Original example of 18th-century thinking about record storage buildings

The Secretary's Office is the oldest archival structure in the western hemisphere and an original example of 18th-century thinking about how to make a building safe from fire but warm and reliably dry.

The origins of the hip-roofed, one-story brick building are found in the flames that consumed the Capitol on January 30, 1747. From that conflagration were saved many of the records stored next to the General Court in the office of the colony's secretary. The question was how to preserve these and similar documents from further danger.

Court secretary introduced bill to erect building

April 15 the secretary asked leave to introduce a bill in the House of Burgesses "for erecting a Building for the Preservation of the Public Records of this Colony." The secretary's proposal was "resolved in the Affirmative." Two weeks later, the Governor's Council appointed four of its members to hire a builder; on December 2, 1748, the £367 19s 7d construction bill was paid.

Raised in Flemish bond with glazed headers, the secretary's office – as the building was commonly called – stands 56 feet long and 23 feet over a low basement.

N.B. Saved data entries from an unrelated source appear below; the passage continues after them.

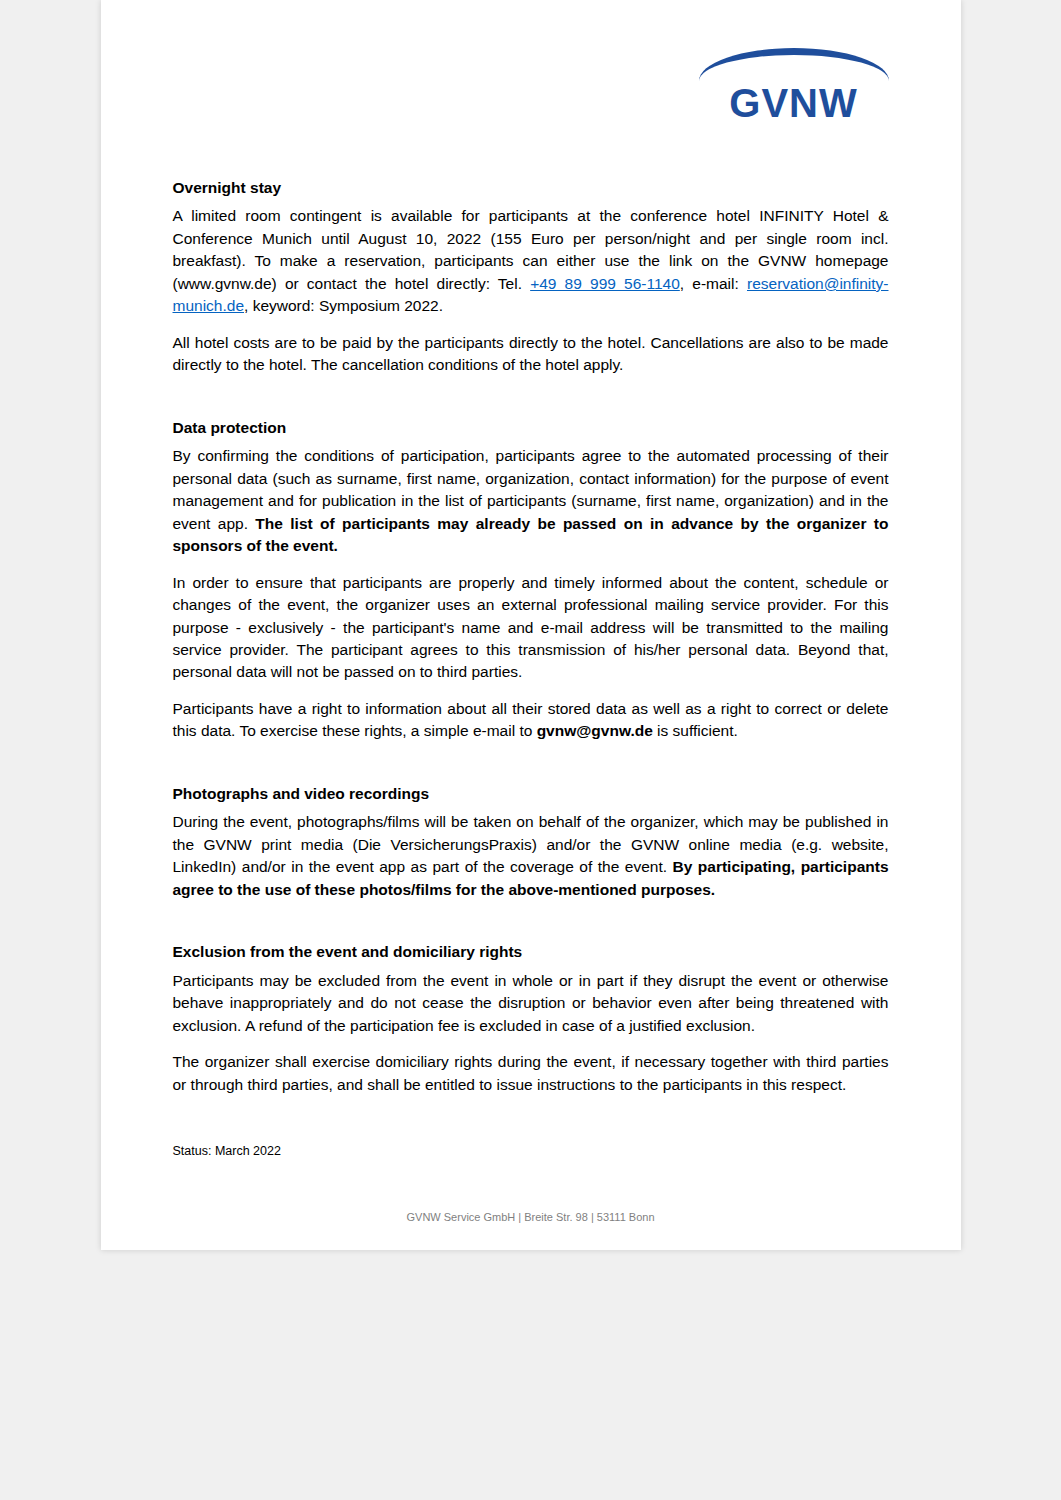GVNW
Overnight stay
A limited room contingent is available for participants at the conference hotel INFINITY Hotel & Conference Munich until August 10, 2022 (155 Euro per person/night and per single room incl. breakfast). To make a reservation, participants can either use the link on the GVNW homepage (www.gvnw.de) or contact the hotel directly: Tel. +49 89 999 56-1140, e-mail: reservation@infinity-munich.de, keyword: Symposium 2022.
All hotel costs are to be paid by the participants directly to the hotel. Cancellations are also to be made directly to the hotel. The cancellation conditions of the hotel apply.
Data protection
By confirming the conditions of participation, participants agree to the automated processing of their personal data (such as surname, first name, organization, contact information) for the purpose of event management and for publication in the list of participants (surname, first name, organization) and in the event app. The list of participants may already be passed on in advance by the organizer to sponsors of the event.
In order to ensure that participants are properly and timely informed about the content, schedule or changes of the event, the organizer uses an external professional mailing service provider. For this purpose - exclusively - the participant's name and e-mail address will be transmitted to the mailing service provider. The participant agrees to this transmission of his/her personal data. Beyond that, personal data will not be passed on to third parties.
Participants have a right to information about all their stored data as well as a right to correct or delete this data. To exercise these rights, a simple e-mail to gvnw@gvnw.de is sufficient.
Photographs and video recordings
During the event, photographs/films will be taken on behalf of the organizer, which may be published in the GVNW print media (Die VersicherungsPraxis) and/or the GVNW online media (e.g. website, LinkedIn) and/or in the event app as part of the coverage of the event. By participating, participants agree to the use of these photos/films for the above-mentioned purposes.
Exclusion from the event and domiciliary rights
Participants may be excluded from the event in whole or in part if they disrupt the event or otherwise behave inappropriately and do not cease the disruption or behavior even after being threatened with exclusion. A refund of the participation fee is excluded in case of a justified exclusion.
The organizer shall exercise domiciliary rights during the event, if necessary together with third parties or through third parties, and shall be entitled to issue instructions to the participants in this respect.
Status: March 2022
GVNW Service GmbH | Breite Str. 98 | 53111 Bonn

There are five bays in the front and three in the back. Rubbed bright orange-red brick was used for window lintels.

The most distinctive feature of the Public Records Office is a doorway pedimented with rubbed and gauged brick and approached by five round steps of Shrewsbury stone. Archaeologists unearthed the steps when restoration began in the 20th century.

Interior structure mostly brick for fire prevention

Inside, the central hallway is 23.5 feet wide and 20 feet deep. Right and left are rooms 13 feet wide. The interior walls are made of plaster laid on brick, and the floors are made of stone flags – features designed to discourage fire. Only the wooden chair rails on the walls are flammable.

Fireplaces constructed to prevent downdrafts from sending sparks into rooms

Nevertheless, there are four fireplaces. In an era when ideas about condensation were imperfect, the colonists thought heat was necessary to drive the humid air out of the building to protect the documents and leather-bound record books from mildew and mold. Each fireplace is contrived to keep downdrafts in the two chimneys from driving sparks into the rooms.

Records moved to Richmond in 1780

After the Virginia government moved to Richmond in 1780 and took its documents with it, the Public Records Office became a Court of Admiralty, Justice Benjamin Waller presiding. When the Capitol became a grammar school, its headmaster, Maury Walker, made the office his home. It later served as a female academy, but reached the 20th century, much modified, as a home.

The Secretary's Office is not a Colonial Williamsburg exhibition site.